Start of Supplied data

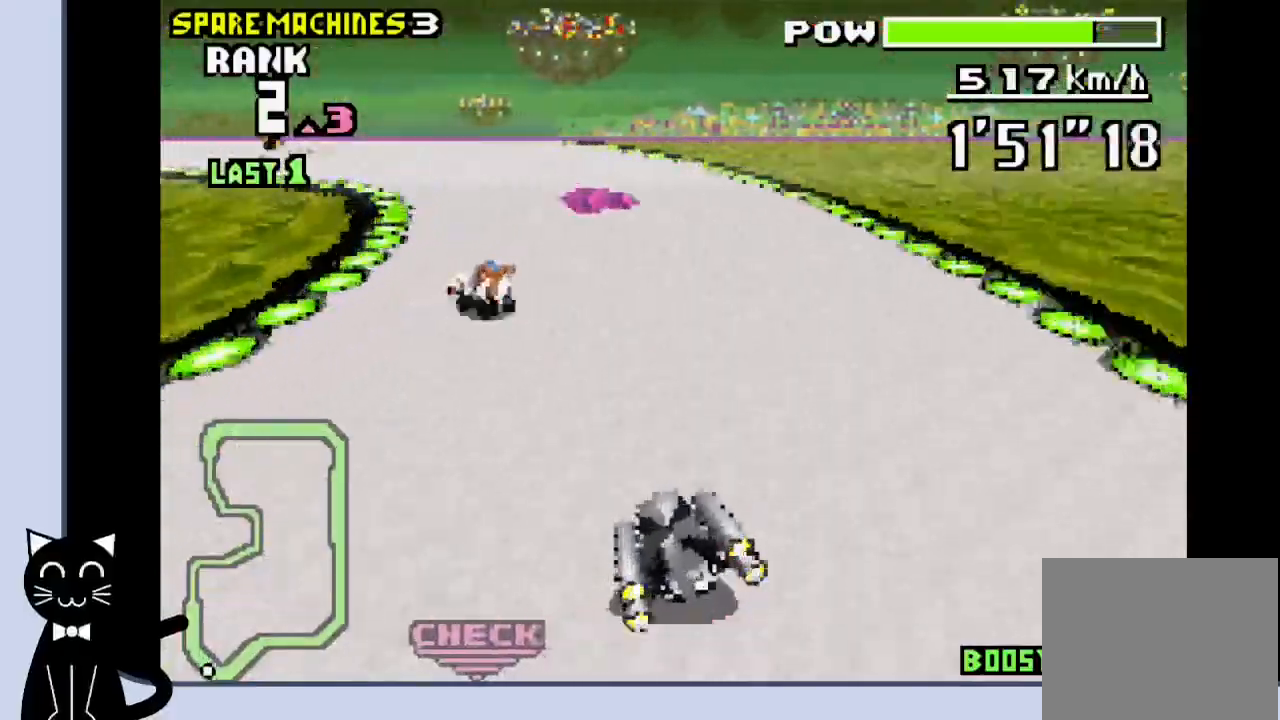
{"buttons": ["CROSS", "DPAD_LEFT"], "events": [[67, "CROSS", "down"], [167, "CROSS", "up"], [250, "CROSS", "down"], [250, "DPAD_LEFT", "up"], [400, "DPAD_LEFT", "down"]]}
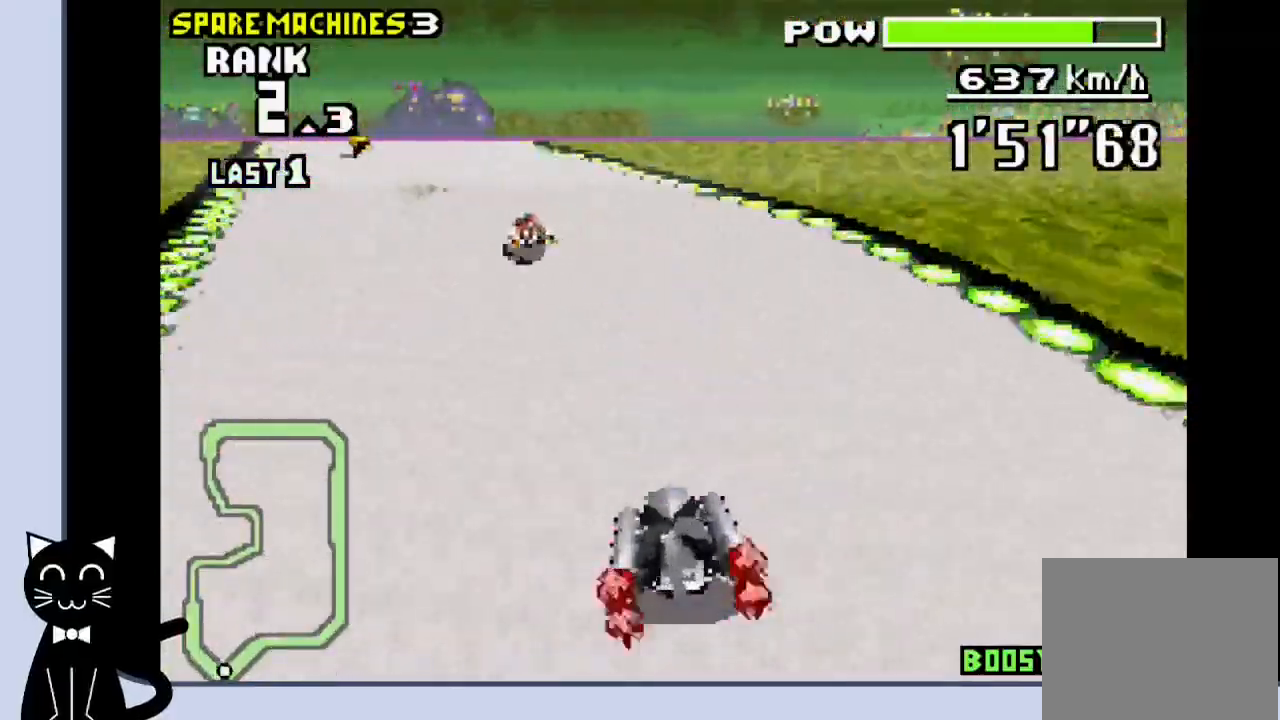
{"buttons": ["CROSS", "DPAD_LEFT"], "events": [[50, "R1", "down"], [217, "R1", "up"], [233, "CROSS", "up"], [383, "CROSS", "down"]]}
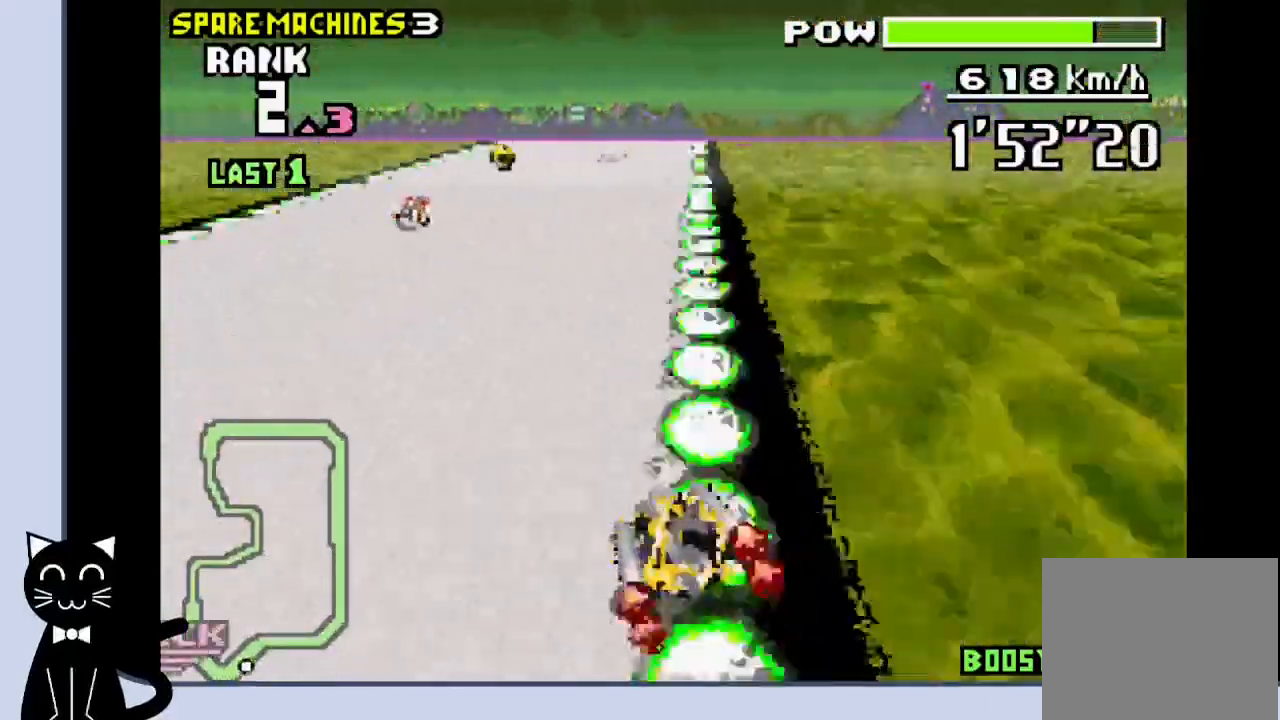
{"buttons": ["CROSS"], "events": [[33, "DPAD_LEFT", "up"]]}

End of Supplied data

For this exercise, retype the listing above word for word and omit the pictures.

• _Written reply_:
{"buttons": ["CROSS", "DPAD_LEFT"], "events": [[67, "CROSS", "down"], [167, "CROSS", "up"], [250, "CROSS", "down"], [250, "DPAD_LEFT", "up"], [400, "DPAD_LEFT", "down"]]}
{"buttons": ["CROSS", "DPAD_LEFT"], "events": [[50, "R1", "down"], [217, "R1", "up"], [233, "CROSS", "up"], [383, "CROSS", "down"]]}
{"buttons": ["CROSS"], "events": [[33, "DPAD_LEFT", "up"]]}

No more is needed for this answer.